10 Dinge, die gestern nicht passiert sind:

  1. Mir ist ein dritter Arm gewachsen.
  2. Die Katze hat ihre erste Maus gefangen.
  3. Ich hatte den besten Sex meines Lebens.
  4. Ich hatte Sex. (Ha.)
  5. Schafe stürmten die Straßen von Graz und trabten laut blökend durch die Herrengasse. Einige fielen in Baugruben.
  6. Ich habe eine gesunde, nahrhafte Mahlzeit aus Bioprodukten zu mir genommen, die ich natürlich selbst zubereitet habe.
  7. Eine Menge sinnvoller Ideen, von denen ich überzeugt bin sie in die Tat umsetzen zu können, kreuzten meine Gedanken.
  8. Die Murinsel löste sich aus ihrer Verankerung und trieb mitsamt Gästen und Personal die Mur hinab, und zwar bis zu deren Mündung in die Drau, dann weiter in die Donau und zu guter Letzt ins Schwarze Meer. (Das ist subtiler Bildungsbloggismus.)
  9. Im Schwarzen Meer hat sie sich festgesetzt.

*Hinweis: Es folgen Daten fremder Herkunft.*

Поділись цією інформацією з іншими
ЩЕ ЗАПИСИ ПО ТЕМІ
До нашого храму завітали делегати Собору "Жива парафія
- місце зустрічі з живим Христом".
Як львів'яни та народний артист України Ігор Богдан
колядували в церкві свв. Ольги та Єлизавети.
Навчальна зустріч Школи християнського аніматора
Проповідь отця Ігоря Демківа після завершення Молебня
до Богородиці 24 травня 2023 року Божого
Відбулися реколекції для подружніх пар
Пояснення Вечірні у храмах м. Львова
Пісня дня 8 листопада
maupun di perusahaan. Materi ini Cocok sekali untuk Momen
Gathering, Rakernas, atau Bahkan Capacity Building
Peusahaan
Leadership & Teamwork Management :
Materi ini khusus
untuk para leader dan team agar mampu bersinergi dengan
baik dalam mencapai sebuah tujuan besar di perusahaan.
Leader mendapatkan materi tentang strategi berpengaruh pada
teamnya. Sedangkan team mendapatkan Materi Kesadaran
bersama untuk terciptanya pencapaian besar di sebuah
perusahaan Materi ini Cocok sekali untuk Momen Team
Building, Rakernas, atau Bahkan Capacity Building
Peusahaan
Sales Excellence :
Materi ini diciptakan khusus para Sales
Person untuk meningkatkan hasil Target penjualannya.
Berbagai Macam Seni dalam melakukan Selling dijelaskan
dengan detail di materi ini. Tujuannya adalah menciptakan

Während sie von unten vom Salz zerfressen wird, bangen die darauf gefangenen Menschen um den zur Neige gehenden Kaffeevorrat, der vom Salz augenblicklich verdorben würde.
  10. Mein Zigaretten- und Alkoholkonsum blieb in einem annehmbar überschaubaren Maß.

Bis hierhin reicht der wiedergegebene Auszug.